You can now annotate the results as in the csaw TF exercise:
library(org.Hs.eg.db)
library(TxDb.Hsapiens.UCSC.hg38.knownGene)
anno <- detailRanges(merged$region, txdb=TxDb.Hsapiens.UCSC.hg38.knownGene,
orgdb=org.Hs.eg.db, promoter=c(3000, 1000), dist=5000)
merged$region$overlap <- anno$overlap
merged$region$left <- anno$left
merged$region$right <- anno$right
all.results <- data.frame(as.data.frame(merged$region)[,1:3], table.combined, anno)
sig=all.results[all.results$FDR<0.05,]
all.results <- all.results[order(all.results$PValue),]
head(all.results)
filename="k79me2_100_csaw.txt"
write.table(all.results,filename,sep="\t",quote=FALSE,row.names=FALSE)

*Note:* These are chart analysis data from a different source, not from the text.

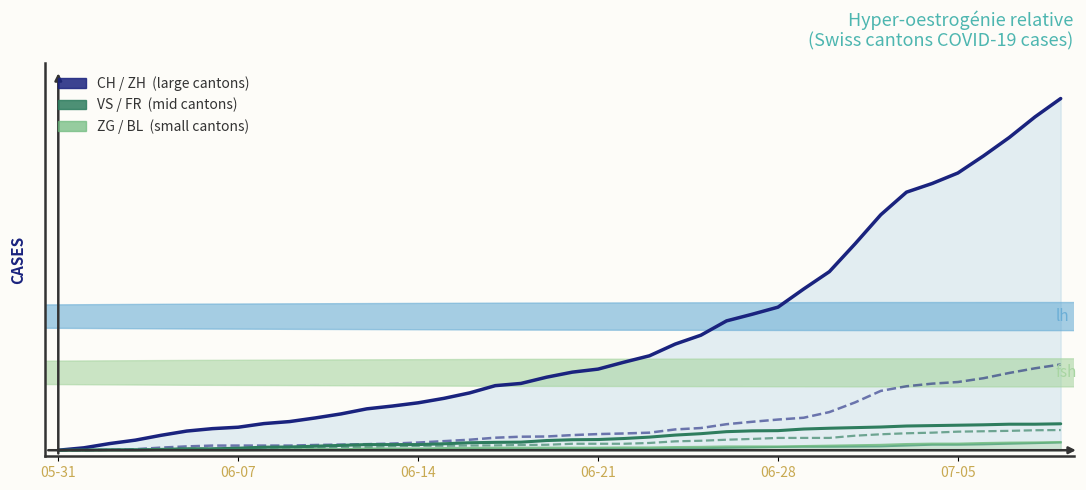

Which has a higher value, 12 or 17?

17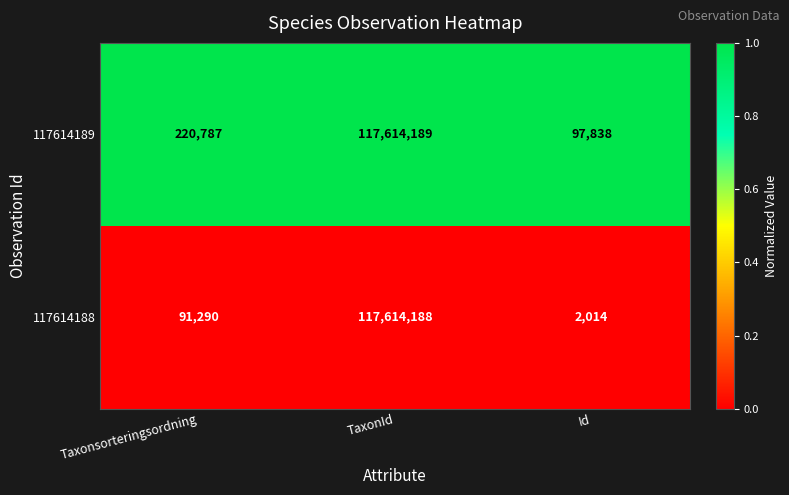

Which series changed the most between Taxonsorteringsordning and Id?

117614189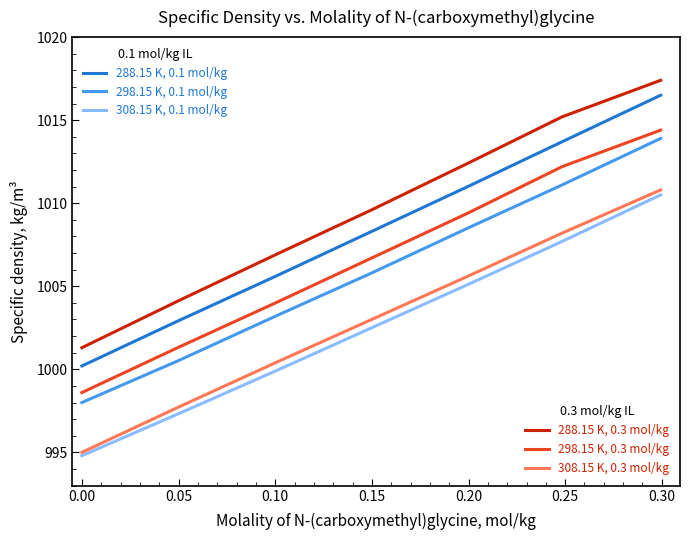

What is the minimum value shown in the chart?

994.8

To compare with peaks detected by MACS it is convenient to save the results in BED
format:
sig.up=sig[sig$direction=="up",]
starts=sig.up[,2]-1
sig.up[,2]=starts
sig_bed=sig.up[,c(1,2,3)]
filename="k79me2_100_peaks.bed"
write.table(sig_bed,filename,sep="\t",col.names=FALSE,quote=FALSE,row.names=FALSE)
You can now load the bed
file to IGV
along with the appropriate broad.Peak
file and zoom in to your favourite location on chromosome 1.